Diabetes, he explains, “is cellular dysfunction totally caused by environmental factors and what we’re eating.”

In other words, Ozempic is the wrong way to handle your weight game. What makes sense is to eat right, hit the gym, get proper sleep and be healthy, according to Means.

But Big Pharma doesn’t make money that way. Instead, they wave a tempting little injection in front of people, telling them that Ozempic can let them drop 15 percent of their body weight and take inches off their waistline, painlessly.

The appeal is nearly irresistible.

But even Ozempic’s manufacturer admits the drug may cause nausea, diarrhea, stomach pain and vomiting, and possible thyroid tumors, including cancer.

Means notes that Ozempic has also been shown to cause stomach paralysis and even suicidal ideation. He added that there are lawsuits being filed by “people with severe gastrointestinal issues after coming off the drug.”

Does Big Pharma care? Costs of these designer weight loss drugs can run to $15,000 per patient per year. Multiply that by the millions of people Big Pharma hopes to see using the drugs, and it’s easy to understand why they’re splurging millions of dollars on doctors, researchers and drug marketers to promote Ozempic.

How popular is it? In just the last three months of 2022, prescriptions for Ozempic, Wegovy and similar drugs hit 9 million, and surged 300 percent between 2020 and 2022.

Diabetes and weight loss drugs are Novo Nordisk’s bread and butter. The Danish pharmaceutical company made $13.9 billion from Ozempic sales in 2023. Its CEO, Lars Fruergaard Jørgensen, raked in $9.9 million for the year.

“There’s an incentive for every obesity doctor in the country to prescribe this to 80 percent of American adults and 50 percent of teens,” Means says. “We have much more than 50 million obese people—50 million is well over a trillion dollars a year.”

Like Ozempic, Wegovy has serious side effects. It may cause pancreas inflammation, gallbladder issues, low blood sugar, kidney problems, allergic reactions, vision problems, thoughts of suicide, depression and increased heart rate. Wegovy ads state, “You may have attempted to lose weight and keep it off many times in the past. The ups and downs can certainly be difficult, but you may finally be able to lose weight and keep it off with the help of Wegovy.”

Of course, you could also lose your life.

Though Wegovy is FDA-approved for weight loss, Ozempic isn’t. But it’s being marketed and prescribed for weight loss anyway.

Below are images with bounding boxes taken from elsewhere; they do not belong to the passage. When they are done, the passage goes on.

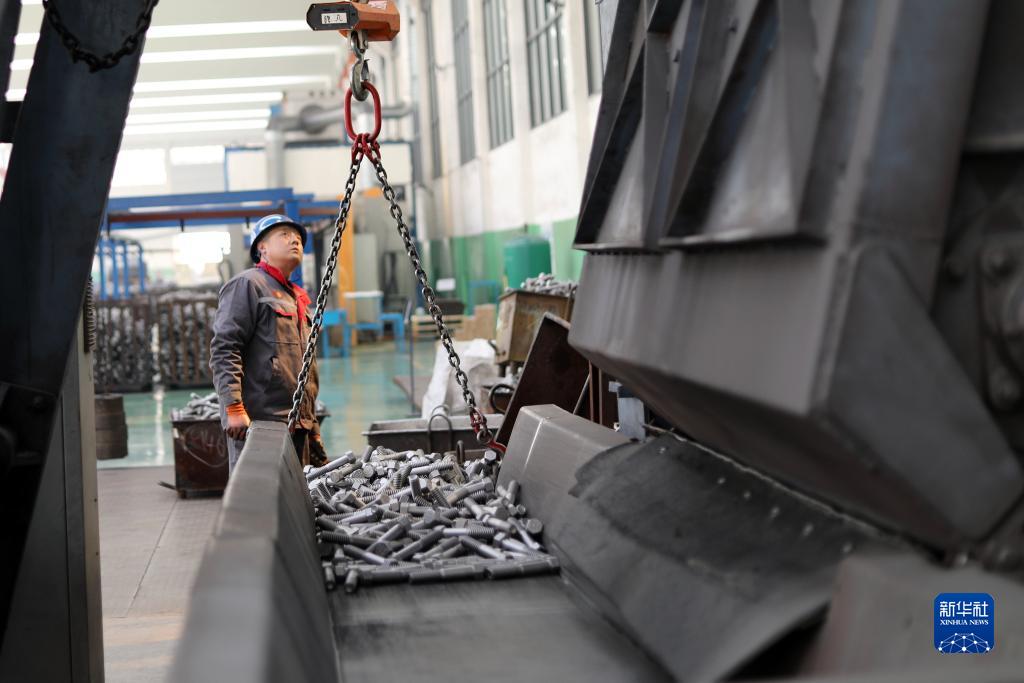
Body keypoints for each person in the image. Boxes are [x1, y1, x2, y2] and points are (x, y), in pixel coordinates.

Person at [209, 214, 327, 472]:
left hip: (297, 424)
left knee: (297, 494)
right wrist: (233, 407)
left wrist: (312, 424)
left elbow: (305, 368)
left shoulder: (296, 298)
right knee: (258, 492)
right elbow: (225, 348)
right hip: (260, 423)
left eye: (298, 238)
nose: (294, 240)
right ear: (261, 247)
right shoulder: (248, 285)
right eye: (284, 235)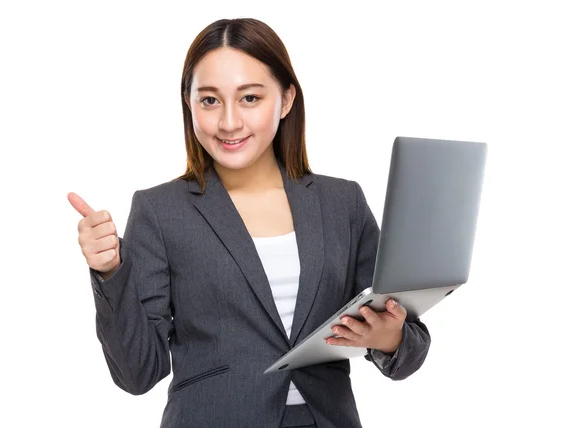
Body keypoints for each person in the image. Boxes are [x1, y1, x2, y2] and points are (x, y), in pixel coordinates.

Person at [68, 17, 430, 428]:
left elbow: (409, 347)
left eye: (250, 98)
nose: (228, 122)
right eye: (209, 100)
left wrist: (388, 338)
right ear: (189, 104)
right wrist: (111, 271)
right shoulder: (160, 211)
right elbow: (138, 374)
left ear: (287, 99)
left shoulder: (341, 202)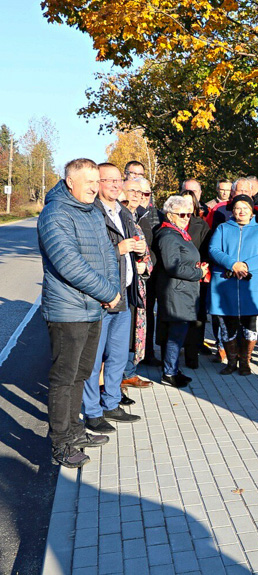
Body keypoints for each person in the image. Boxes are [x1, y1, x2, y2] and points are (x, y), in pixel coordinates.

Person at [38, 158, 120, 467]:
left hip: (93, 308)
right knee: (63, 377)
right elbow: (68, 264)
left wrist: (114, 289)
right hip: (67, 310)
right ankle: (60, 443)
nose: (95, 187)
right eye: (88, 182)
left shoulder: (93, 212)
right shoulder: (54, 213)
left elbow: (109, 254)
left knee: (82, 374)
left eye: (97, 181)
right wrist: (108, 292)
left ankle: (75, 430)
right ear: (70, 182)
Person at [81, 163, 147, 435]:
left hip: (125, 294)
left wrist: (140, 253)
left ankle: (111, 403)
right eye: (108, 180)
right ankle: (93, 412)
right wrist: (118, 248)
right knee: (94, 359)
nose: (115, 185)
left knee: (118, 356)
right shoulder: (90, 212)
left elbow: (131, 246)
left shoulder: (123, 213)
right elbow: (86, 253)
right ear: (97, 182)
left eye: (118, 180)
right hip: (102, 297)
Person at [208, 194, 258, 375]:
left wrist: (246, 266)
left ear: (252, 210)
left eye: (245, 207)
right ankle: (231, 361)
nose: (241, 211)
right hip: (225, 283)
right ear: (232, 210)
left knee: (250, 326)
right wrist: (232, 264)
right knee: (227, 325)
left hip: (250, 285)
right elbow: (213, 249)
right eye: (238, 207)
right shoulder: (222, 228)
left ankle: (245, 361)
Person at [153, 196, 209, 386]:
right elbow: (172, 266)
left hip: (183, 292)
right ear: (170, 215)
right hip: (176, 292)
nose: (187, 218)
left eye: (189, 214)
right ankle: (169, 373)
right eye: (182, 214)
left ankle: (173, 369)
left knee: (178, 334)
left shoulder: (179, 233)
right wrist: (198, 272)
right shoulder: (168, 235)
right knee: (175, 335)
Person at [119, 178, 155, 392]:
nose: (137, 196)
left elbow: (149, 250)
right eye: (132, 190)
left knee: (134, 329)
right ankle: (115, 381)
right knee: (120, 333)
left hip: (136, 283)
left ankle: (129, 372)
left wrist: (144, 262)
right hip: (118, 284)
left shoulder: (140, 218)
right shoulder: (116, 215)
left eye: (141, 193)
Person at [175, 189, 211, 368]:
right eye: (183, 202)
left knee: (196, 316)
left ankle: (192, 355)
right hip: (177, 277)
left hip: (197, 276)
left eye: (190, 203)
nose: (187, 207)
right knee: (177, 316)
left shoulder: (200, 225)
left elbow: (207, 249)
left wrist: (202, 268)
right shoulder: (171, 224)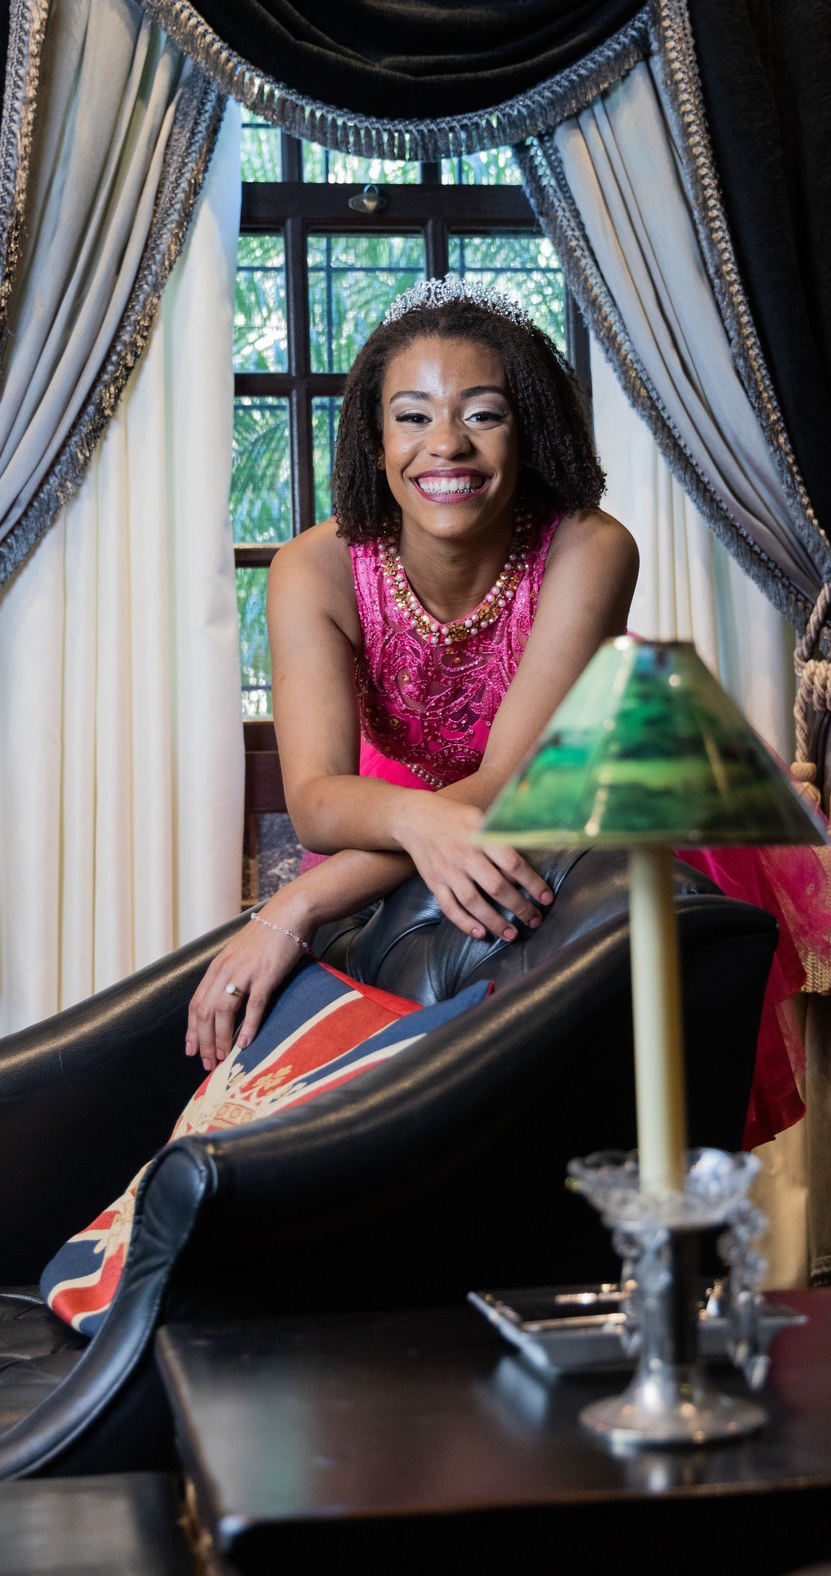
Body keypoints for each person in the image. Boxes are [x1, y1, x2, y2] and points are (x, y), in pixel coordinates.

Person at [185, 276, 638, 1073]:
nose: (447, 444)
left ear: (529, 431)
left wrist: (295, 903)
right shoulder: (313, 570)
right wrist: (415, 820)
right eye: (413, 416)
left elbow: (514, 786)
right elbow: (317, 805)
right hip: (403, 808)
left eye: (483, 414)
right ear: (375, 439)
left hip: (579, 814)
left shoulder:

Novo Nordisk hopes to obtain Medicare funding for both drugs, which would open wide government coffers for drug company pillaging—and make Americans pay to make Americans sicker. 

With Big Pharma and the food industry influencing media, doctors, medical schools, celebrities and healthcare associations—all in a blatant lobbying attempt to turn Ozempic into the new “wonder drug” and fatten drug company bank accounts—the fix is in, across the board, Means says.

“It’s corruption at the end of the day, which is profiting off destroying our kids and profiting on us being sicker and addicted and depressed,” he says.

“If you have a dirty fish tank, you clean the tank, you don’t drug the fish.”